[EXTRACT TO READ]:
"""
All those rocks? I’d take an inner tube – better bounce.
and a parawing….cliffs aren’t fun to fly off, over a certain height. that bounce can only buy you so much 😉
Why would anyone drive on I 95 in CT from New York to New London? If you can live through that experience why would you think Everest would be a problem?
For more than 10 years there have been strict regulations about packing out trash and such from Everest, mostly correcting a very bad environmental problem.
Going to such heights, whether it is Everest or other high mountain peaks, confronts the climber with his/her own limitations as a person, but also what it means to be human. Life at those heights is stunningly beautiful, utterly frightening, and completely unsuited for human life. Yet it is on this planet, perhaps made by the same God who gave also gave us a warm beach in FL to sunbathe on.
To do such things makes climbers more alive. Their stories make us all more alive. Not much different than viewing a great piece of art, reading great literature or witnessing a great sporting competition.
There are joys to nature. I confess I climb a mountain almost every day. Granted, my mountain, Montara Mountain, is on the bottom end of the scale of mountains, just making the thousand-foot limit for official mountainhood. And it infuriates me when anyone who has walked up and down the trail would throw trash on it. I guess I like being in nature, not conquering it, or desecrating it.
But despite my lesser mountaineering, which is good for this geezer to maintain some low level of fitness, I do find some of these radical physical things to be egocentric and anti-social. I am reminded of someone who recently swam across the Atlantic (if I recall correctly). The person swam inside a cage which was pulled behind a ship to prevent shark attacks. Presumably, at night she got out of the water at intervals to rest, regrease, eat and sleep. At a certain point there would be so many asterisks by her record I’m not sure what it proves beyond that the woman could swim a lot. It’s the same reason why the Olympics have lost its luster for me.
To be sure there can be a narcissistic core to many of these “achievements”
And to be sure there has in the past, particularly in British expeditions (not to pick on them, just that they did a lot), an element of militaristic “conquering” of nature.
And “ecotourist”, provided they have enough money, can be led by the hand to the top of Everest.
"""
[ACTIVITIES]:
[1] According to the comment thread, for how long have there been strict regulations about packing out trash from Everest?
[2] Update the part of the comment thread starting with "All those rocks?" and going on through "to sunbathe on.", putting "K2" in place of "Everest".

Dataset items
"""
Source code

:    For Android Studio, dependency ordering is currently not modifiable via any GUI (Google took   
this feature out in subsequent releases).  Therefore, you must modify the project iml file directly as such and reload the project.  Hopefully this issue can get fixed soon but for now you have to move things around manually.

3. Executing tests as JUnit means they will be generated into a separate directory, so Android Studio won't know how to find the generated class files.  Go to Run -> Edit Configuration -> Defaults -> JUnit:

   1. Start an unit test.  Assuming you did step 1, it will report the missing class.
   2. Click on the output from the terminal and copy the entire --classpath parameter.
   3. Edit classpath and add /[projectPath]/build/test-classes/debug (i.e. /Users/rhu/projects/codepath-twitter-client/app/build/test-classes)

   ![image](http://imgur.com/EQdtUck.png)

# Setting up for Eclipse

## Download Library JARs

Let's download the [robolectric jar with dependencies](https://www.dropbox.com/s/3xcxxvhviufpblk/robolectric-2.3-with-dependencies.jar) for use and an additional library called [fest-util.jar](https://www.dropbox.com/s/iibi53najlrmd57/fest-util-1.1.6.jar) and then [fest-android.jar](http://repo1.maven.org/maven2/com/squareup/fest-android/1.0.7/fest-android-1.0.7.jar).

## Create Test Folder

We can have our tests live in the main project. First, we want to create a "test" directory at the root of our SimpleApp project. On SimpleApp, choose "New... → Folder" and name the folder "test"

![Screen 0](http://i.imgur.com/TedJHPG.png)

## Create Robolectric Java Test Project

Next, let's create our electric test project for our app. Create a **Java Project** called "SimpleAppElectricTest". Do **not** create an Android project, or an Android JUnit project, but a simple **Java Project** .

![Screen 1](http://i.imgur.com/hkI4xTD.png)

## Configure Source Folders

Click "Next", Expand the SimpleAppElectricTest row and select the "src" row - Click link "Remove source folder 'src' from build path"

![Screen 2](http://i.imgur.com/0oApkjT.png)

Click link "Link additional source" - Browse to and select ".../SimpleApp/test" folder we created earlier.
"""
[ANSWERS BY ITEM NUMBER]:
[1] For more than 10 years.

[2]
All those rocks? I’d take an inner tube – better bounce.
and a parawing….cliffs aren’t fun to fly off, over a certain height. that bounce can only buy you so much 😉
Why would anyone drive on I 95 in CT from New York to New London? If you can live through that experience why would you think K2 would be a problem?
For more than 10 years there have been strict regulations about packing out trash and such from K2, mostly correcting a very bad environmental problem.
Going to such heights, whether it is K2 or other high mountain peaks, confronts the climber with his/her own limitations as a person, but also what it means to be human. Life at those heights is stunningly beautiful, utterly frightening, and completely unsuited for human life. Yet it is on this planet, perhaps made by the same God who gave also gave us a warm beach in FL to sunbathe on.